■ Texto de leitura ■
Não sabemos quais seriam as respostas as estas perguntas, mas, certamente, que poderíamos ter algumas surpresas desagradáveis que poriam em causa a nossa atual e amadurecida conceção de Estado de Direito, o nosso entendimento dos direitos fundamentais ou a sustentabilidade financeira do nosso modelo de bem-estar social.

Assim sendo, compreende-se mal a atração de David Cameron pelo desconhecido. Descortina-se mal a sua aceitação das consequências inesperadas da resposta dos seus concidadãos ao referendo em causa. Aliás, esta mesma atração pelo desconhecido levou o primeiro-ministro britânico, mostrando a sua fragilidade como líder, a aceitar a liberdade de campanha e, consequentemente, de voto, aos membros do seu partido, incluindo influentes membros do seu governo.

Mas mais inesperada ainda é a circunstância do refendo em causa ser lançado numa fase crítica do caminho europeu. Num momento em que a América, à beira de um novo ciclo político, se preparava para sair da Europa. Numa altura em a que a Rússia se prepara para redefinir o seu posicionamento face à Europa, a ela regressando em força E ainda, quando, quem nunca cá esteve, como é o caso da China, aí está a chegar de mansinho, reconstruindo uma nova rota de seda. Neste último caso, não para lá fazer chegar o Marco Polo, mas sim para trazer para cá os seus produtos, o seu investimento estratégico e, em última instância, aqui impor o novo rosto do Império do Meio.

■ Dados fornecidos ■
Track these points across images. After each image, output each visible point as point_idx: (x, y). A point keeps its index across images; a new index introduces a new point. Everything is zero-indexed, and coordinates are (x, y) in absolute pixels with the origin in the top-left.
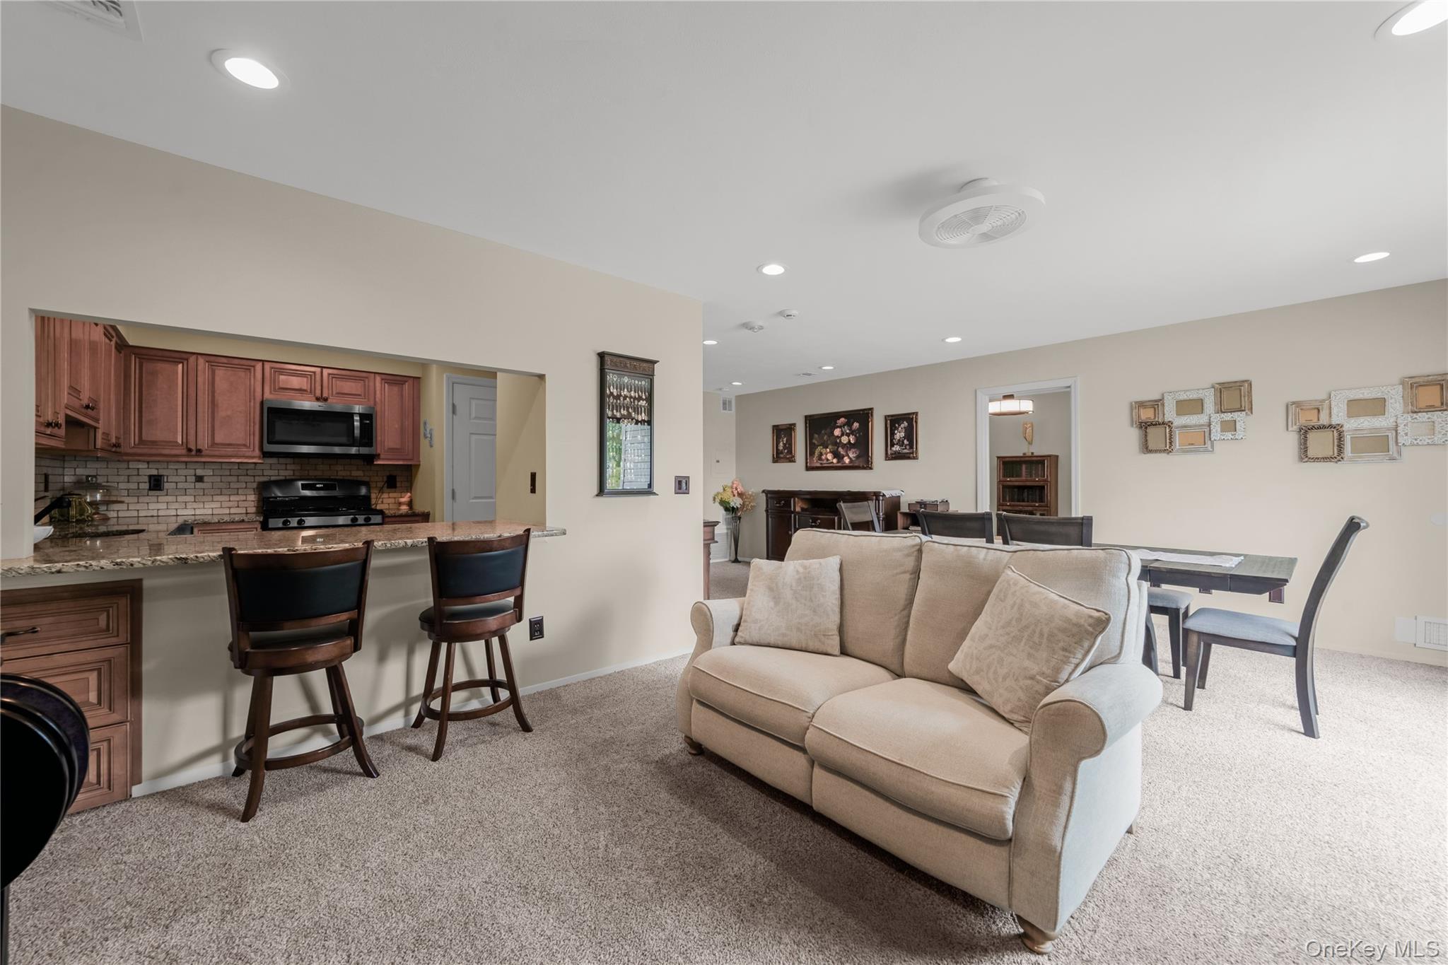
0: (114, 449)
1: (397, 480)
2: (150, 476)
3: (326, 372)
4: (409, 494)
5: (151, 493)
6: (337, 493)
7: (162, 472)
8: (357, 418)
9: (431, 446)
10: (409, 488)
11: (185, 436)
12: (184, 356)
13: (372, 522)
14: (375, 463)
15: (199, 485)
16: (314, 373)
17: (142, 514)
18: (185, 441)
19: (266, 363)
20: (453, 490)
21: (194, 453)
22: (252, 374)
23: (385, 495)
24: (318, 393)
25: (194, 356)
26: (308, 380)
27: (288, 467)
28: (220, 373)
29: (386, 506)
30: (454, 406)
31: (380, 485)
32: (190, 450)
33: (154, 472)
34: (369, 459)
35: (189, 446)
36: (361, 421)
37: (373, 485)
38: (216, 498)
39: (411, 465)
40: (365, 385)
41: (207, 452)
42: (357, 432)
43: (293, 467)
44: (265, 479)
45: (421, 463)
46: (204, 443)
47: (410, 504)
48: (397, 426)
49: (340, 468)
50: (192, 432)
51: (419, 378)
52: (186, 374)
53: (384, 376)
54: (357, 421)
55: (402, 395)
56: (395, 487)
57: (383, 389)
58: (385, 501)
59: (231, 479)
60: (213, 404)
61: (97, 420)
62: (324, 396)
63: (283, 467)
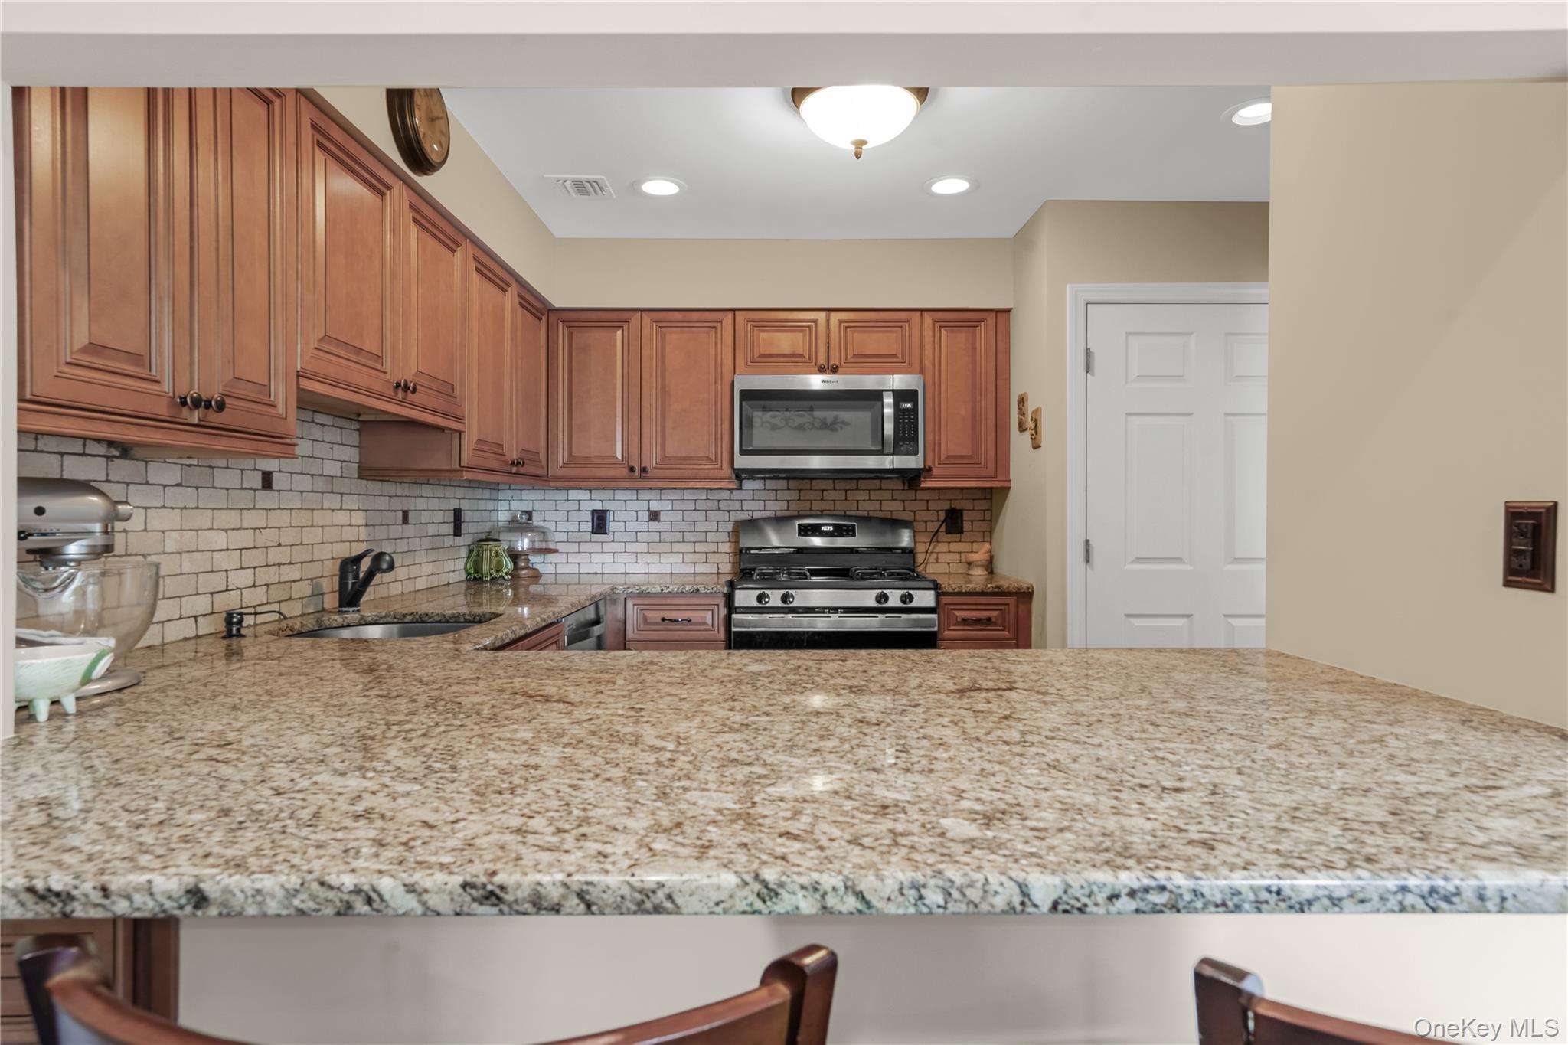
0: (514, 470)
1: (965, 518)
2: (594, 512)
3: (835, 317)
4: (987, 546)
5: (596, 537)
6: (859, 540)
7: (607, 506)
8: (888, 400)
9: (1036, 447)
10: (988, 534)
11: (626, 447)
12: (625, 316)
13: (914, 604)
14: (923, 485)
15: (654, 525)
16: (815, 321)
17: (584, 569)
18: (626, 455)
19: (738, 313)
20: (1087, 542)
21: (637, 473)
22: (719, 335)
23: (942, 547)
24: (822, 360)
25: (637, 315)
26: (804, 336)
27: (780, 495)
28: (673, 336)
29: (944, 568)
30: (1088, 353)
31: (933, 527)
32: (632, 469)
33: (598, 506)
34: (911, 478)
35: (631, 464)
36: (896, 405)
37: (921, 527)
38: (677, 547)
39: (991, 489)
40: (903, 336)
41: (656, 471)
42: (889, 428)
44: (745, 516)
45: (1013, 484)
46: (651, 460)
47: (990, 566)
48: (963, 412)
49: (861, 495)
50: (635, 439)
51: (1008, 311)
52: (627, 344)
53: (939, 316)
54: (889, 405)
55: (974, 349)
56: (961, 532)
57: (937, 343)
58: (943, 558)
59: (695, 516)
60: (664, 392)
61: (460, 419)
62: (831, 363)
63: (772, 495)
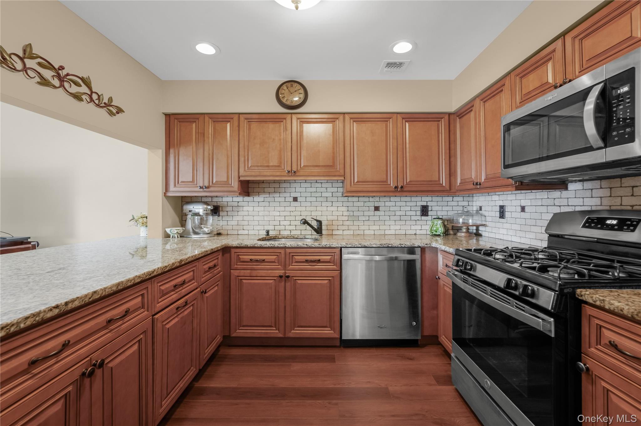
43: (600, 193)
==
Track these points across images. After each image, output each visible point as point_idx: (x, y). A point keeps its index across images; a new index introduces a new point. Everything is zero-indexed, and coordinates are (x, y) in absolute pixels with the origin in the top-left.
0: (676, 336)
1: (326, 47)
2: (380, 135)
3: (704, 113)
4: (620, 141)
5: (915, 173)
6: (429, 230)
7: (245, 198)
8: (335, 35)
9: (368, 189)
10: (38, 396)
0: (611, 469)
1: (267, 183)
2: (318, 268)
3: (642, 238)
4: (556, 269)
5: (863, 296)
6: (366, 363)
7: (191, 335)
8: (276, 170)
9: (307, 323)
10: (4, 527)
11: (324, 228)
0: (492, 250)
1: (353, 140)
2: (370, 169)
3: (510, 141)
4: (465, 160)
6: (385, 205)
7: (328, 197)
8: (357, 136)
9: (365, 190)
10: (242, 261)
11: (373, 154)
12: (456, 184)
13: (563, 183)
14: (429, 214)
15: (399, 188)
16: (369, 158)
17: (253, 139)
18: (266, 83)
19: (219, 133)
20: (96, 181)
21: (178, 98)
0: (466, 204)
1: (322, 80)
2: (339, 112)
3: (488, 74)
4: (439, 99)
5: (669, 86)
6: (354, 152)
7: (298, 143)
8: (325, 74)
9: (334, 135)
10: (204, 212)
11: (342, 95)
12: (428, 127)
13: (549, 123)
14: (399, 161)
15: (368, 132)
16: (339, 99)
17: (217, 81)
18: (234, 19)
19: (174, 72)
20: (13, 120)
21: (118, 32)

■ Enunciado da tarefa ■
Responda, com base no texto sobre o referendo de David Cameron:
(a) Que liberdade o primeiro-ministro britânico aceitou conceder aos membros do seu partido?
(b) Que país se preparava para sair da Europa, segundo o texto?
(c) O que está a China a reconstruir?
As linhas não têm qualquer relação com o texto.

■ Problema resolvido ■
(a) A liberdade de campanha e, consequentemente, de voto.
(b) A América.
(c) Uma nova rota de seda.